The Cat Pea Technique: The Digital Portrait Experiment Is A Success
The Cat Pea Technique: The Digital Portrait Experiment Is A Success

Saturday • February 12th 2022 • 9:14:47 pm

The Cat Pea Technique: The Digital Portrait Experiment Is A Success

Saturday • February 12th 2022 • 9:14:47 pm

I was getting around to painting my favorite gym photo,
but I still had a problem with painting eyes.

So I felt like I needed one more practice test,
I remembered "Reddit Gets Drawn" from my days of I will never draw like that...

And while I am not a fan of social media,
there was a photo with good eyes I could practice on.
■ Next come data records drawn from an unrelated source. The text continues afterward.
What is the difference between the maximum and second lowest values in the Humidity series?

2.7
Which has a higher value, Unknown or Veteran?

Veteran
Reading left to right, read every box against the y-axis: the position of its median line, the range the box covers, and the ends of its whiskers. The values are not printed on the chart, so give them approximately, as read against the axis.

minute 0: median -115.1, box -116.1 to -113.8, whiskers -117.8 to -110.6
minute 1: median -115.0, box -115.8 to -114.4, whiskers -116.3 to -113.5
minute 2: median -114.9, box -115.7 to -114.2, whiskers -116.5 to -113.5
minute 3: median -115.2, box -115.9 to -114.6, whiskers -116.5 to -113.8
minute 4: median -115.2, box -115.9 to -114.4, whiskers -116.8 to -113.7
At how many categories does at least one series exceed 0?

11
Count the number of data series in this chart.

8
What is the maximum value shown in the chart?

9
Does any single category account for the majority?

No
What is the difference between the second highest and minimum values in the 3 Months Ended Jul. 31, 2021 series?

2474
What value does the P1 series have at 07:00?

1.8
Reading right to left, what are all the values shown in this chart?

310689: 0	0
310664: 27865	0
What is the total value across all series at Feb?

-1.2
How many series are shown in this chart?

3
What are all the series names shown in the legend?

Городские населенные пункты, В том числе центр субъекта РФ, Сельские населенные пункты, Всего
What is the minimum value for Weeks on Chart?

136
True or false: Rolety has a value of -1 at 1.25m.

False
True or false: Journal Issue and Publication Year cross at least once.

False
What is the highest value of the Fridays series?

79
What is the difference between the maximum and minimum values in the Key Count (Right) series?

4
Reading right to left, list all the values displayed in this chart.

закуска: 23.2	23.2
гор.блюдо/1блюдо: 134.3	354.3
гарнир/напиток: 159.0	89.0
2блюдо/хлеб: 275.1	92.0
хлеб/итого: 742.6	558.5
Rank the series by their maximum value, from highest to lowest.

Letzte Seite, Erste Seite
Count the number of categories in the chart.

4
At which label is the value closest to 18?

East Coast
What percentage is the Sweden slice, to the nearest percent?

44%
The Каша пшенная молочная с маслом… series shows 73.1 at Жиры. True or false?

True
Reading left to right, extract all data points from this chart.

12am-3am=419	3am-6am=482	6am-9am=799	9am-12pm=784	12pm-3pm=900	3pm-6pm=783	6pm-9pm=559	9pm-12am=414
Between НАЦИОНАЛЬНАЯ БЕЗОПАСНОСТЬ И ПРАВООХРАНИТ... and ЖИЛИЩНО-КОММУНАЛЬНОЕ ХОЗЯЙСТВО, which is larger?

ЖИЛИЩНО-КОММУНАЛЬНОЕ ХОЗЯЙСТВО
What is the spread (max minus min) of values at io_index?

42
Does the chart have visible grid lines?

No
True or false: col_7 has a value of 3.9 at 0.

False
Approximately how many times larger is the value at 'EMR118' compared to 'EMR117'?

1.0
I am sure the internet stranger I painted,
will like it.

This was a very fun, but also exhausting challenge,
it probably took six or eight hours, and I had to get everything perfect in a single sitting.


The color palette approach, that I am just going to call Cat Pea Technique,
to keep things simple, worked flawlessly.

I did pre-process the image in GIMP,
enraging the eyes, making the mouth smaller, and above all to get a preview.

It was a very rough sketch,
it took 10 minutes, it had double eyebrows, things were overlapping...

But it was perfect,
it delivered, a preview, a rough outline of where the eyes, nose, ear, lips need to be; and of course; the color map.

You just can't go wrong,
when you already have everything as you start painting.


You know something, I did not outline things,
in the beginning, like in that ancient video from 1995 that I remember so vividly.

The person just did big blobs of paint,
I think they were using a reference image over the entire canvas.

I suspect everyone maybe doing it,
I wish this was more well known.

It is so sad that there are people out there,
who tried digital painting, and gave up, because they didn't know to stretch the reference image over the entire canvas.

Both for color,
and proportions.


I did solve the eye problem, I was stylizing them too much,
I can't just cut out a circle to make an iris - I needed to do it freehand, with an airbrush, like a landscape.

The uncanny valley effect was caused by perfection in the eyes,
paintings are meant to be flawed.

You can see the perfect imperfections in the final image,
that I linked to in my Reddit Gets Drawn post.


Finally, this also marks my first Time-lapse painting video,
this was on my todo since I was a teenager.


You can do this too, Art is for all now,
we are all artists.

You don't need hand eye coordination,
you don't need to use grids, just stretch out the reference image over your entire canvas, and set opacity to 50% and start painting.

Once you get all the big blobs of paint in,
once you have your eyes, iris, eyelids, nose highlights and nose holes, upper lip, the dividing shadow, lower lip.

Once you stop needing positioning information,
then drop the opacity of your reference image to 1%.

At 1% it is invisible to you,
but it will still respond to your color picker.

So as you do eyelid details, you just click the color picker in an era that feel wrong to you,
and you will get the color from the reference image - you will get the color that you should use for that spot.


I wish you didn't have to get a Pen and Tablet,
because $40 bucks is still $40 bucks.

But the pressure sensor at the tip of the pen,
will let you slowly apply the color.

The mouse will just dump it in there,
but if you press gently with the pen, you will slowly apply the color - that is the painting part.

This is also why it is not paint by number,
because you are still using your heart, stylizing how much color you want in there.


Once you have the tablet and pen,
Krita the professional painting program is free.

And it does represent a job,
you are training yourself how to be a graphic designer, digital artist.

If art call to you, begin taking Krita Tutorials as soon as you order the tablet,
it is not a very difficult program - you only use five key combinations, if even that, mostly brush, eraser, merge layer.


Digital painting is for all, it loves all, but don't use a mouse, get a cheap pen and tablet,
and times have changed, technology made it so, that we are all artists now.

The entry barrier of shape and color,
that kept so many of us away, has fallen now - you are an artist.